Action item: Please change "efeitos" to "impactos" in everything from the start of the data down to and including the line containing "Uma onda de", keeping all else the same. Give back only those lines, without the pictures.

Information shown:
......
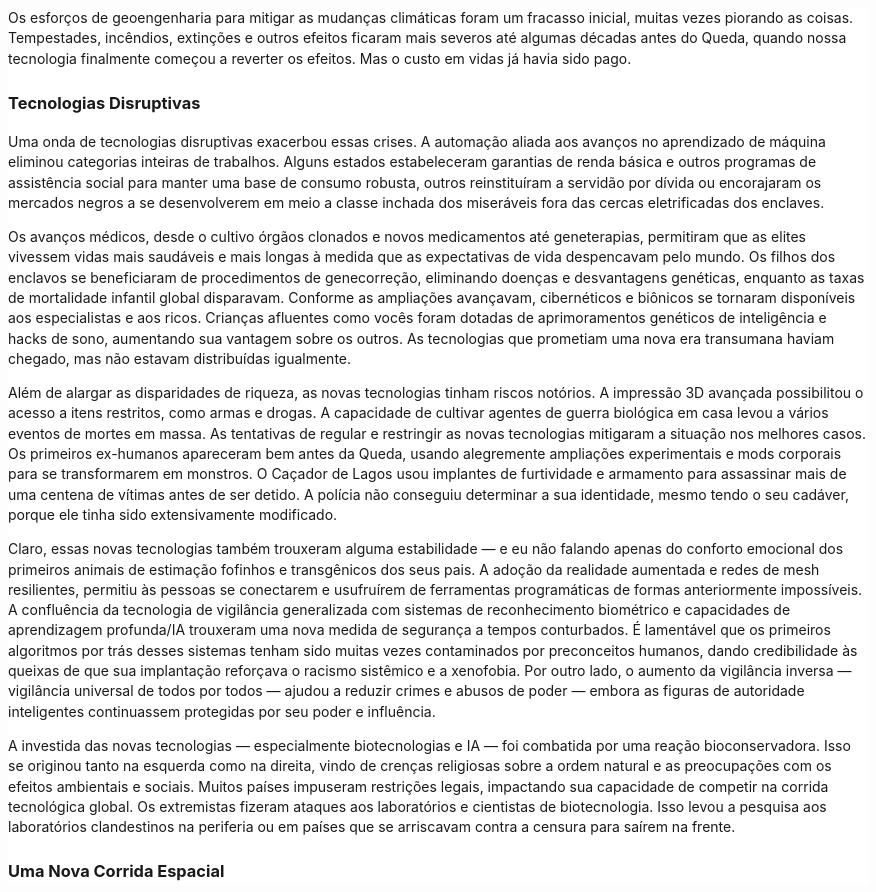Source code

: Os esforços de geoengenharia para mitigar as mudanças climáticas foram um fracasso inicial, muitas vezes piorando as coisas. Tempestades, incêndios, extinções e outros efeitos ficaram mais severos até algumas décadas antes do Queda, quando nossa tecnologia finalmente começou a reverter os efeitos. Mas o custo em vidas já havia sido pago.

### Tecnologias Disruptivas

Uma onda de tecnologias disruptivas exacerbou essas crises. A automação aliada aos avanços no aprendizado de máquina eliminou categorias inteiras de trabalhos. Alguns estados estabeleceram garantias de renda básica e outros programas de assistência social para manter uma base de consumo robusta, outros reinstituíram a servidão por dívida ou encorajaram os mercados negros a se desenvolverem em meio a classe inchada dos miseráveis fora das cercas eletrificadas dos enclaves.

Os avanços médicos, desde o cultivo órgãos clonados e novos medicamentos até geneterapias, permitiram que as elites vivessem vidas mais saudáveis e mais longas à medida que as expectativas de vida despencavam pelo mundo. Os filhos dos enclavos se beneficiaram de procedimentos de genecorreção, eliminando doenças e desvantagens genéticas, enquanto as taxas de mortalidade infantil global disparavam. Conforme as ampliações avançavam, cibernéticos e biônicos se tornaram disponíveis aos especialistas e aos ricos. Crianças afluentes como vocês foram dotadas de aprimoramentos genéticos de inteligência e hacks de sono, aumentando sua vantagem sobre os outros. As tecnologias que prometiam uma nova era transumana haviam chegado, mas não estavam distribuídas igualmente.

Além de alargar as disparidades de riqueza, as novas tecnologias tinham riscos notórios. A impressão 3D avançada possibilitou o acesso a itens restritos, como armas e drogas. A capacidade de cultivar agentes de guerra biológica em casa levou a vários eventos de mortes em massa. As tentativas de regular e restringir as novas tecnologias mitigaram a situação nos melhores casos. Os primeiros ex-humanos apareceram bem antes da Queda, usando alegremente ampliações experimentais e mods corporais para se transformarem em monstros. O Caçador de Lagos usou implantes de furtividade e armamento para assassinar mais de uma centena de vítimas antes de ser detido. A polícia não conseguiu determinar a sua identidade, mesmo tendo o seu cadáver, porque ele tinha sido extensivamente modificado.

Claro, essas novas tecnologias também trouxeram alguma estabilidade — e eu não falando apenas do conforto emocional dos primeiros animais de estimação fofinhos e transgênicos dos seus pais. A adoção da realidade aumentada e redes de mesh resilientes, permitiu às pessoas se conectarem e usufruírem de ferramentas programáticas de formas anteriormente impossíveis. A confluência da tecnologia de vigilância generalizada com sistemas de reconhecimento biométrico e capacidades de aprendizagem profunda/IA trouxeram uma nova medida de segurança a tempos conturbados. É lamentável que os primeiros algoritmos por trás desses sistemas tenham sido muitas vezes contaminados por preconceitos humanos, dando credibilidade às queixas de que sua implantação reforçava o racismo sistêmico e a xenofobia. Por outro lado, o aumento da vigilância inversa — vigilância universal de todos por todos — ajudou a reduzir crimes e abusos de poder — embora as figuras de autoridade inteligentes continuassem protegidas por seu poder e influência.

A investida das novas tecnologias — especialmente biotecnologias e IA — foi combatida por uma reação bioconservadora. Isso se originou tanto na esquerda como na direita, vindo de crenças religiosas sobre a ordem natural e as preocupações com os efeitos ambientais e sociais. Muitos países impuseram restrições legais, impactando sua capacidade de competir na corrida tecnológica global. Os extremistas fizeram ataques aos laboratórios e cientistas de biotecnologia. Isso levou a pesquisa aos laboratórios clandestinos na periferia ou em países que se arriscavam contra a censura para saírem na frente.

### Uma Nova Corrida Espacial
......
Exercise output:
Source code

: Os esforços de geoengenharia para mitigar as mudanças climáticas foram um fracasso inicial, muitas vezes piorando as coisas. Tempestades, incêndios, extinções e outros impactos ficaram mais severos até algumas décadas antes do Queda, quando nossa tecnologia finalmente começou a reverter os impactos. Mas o custo em vidas já havia sido pago.

### Tecnologias Disruptivas

Uma onda de tecnologias disruptivas exacerbou essas crises. A automação aliada aos avanços no aprendizado de máquina eliminou categorias inteiras de trabalhos. Alguns estados estabeleceram garantias de renda básica e outros programas de assistência social para manter uma base de consumo robusta, outros reinstituíram a servidão por dívida ou encorajaram os mercados negros a se desenvolverem em meio a classe inchada dos miseráveis fora das cercas eletrificadas dos enclaves.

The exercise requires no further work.